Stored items
# # # # # # #

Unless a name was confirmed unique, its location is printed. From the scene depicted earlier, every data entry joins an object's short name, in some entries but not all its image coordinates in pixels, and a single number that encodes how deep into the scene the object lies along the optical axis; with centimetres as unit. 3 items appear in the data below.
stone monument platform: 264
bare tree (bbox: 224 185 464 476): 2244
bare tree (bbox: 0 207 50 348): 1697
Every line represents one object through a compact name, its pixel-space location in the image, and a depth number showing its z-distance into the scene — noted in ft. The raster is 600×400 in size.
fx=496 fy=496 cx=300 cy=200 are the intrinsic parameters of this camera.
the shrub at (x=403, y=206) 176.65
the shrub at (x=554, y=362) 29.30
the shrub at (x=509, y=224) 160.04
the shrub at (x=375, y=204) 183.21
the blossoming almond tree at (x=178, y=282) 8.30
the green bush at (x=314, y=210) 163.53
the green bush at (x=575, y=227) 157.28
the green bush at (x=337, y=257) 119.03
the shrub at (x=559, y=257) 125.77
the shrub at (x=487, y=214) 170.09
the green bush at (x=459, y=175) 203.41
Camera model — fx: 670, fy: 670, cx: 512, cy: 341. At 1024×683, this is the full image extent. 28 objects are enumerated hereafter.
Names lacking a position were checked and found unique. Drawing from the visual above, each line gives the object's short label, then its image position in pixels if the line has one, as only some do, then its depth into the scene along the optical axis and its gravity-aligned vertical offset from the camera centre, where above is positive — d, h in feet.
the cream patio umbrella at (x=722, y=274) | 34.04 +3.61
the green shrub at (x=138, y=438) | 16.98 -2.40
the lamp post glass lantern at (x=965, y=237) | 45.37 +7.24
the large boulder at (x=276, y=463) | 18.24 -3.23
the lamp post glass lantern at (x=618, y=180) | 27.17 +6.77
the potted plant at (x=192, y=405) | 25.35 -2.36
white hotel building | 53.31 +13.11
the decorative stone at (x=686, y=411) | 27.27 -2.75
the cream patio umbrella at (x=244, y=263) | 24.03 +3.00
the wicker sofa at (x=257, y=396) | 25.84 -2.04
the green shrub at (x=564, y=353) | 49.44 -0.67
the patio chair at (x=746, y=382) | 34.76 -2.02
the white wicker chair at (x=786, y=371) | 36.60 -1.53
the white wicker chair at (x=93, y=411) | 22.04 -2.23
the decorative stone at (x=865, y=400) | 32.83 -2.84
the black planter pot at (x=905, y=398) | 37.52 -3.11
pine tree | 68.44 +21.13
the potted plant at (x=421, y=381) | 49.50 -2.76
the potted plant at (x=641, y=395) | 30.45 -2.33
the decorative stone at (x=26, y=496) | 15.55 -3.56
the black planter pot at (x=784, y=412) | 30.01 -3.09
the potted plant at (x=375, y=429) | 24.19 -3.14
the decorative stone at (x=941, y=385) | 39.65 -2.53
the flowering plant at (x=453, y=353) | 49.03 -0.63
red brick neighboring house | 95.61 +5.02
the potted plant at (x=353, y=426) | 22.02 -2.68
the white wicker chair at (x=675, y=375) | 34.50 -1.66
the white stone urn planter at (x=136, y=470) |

# # # # # # #

(Task brief):
For each line in the records that holds "umbrella", show that line as it stands.

(Solution for this problem):
the cream patio umbrella at (x=722, y=274) | 34.04 +3.61
the cream patio umbrella at (x=244, y=263) | 24.03 +3.00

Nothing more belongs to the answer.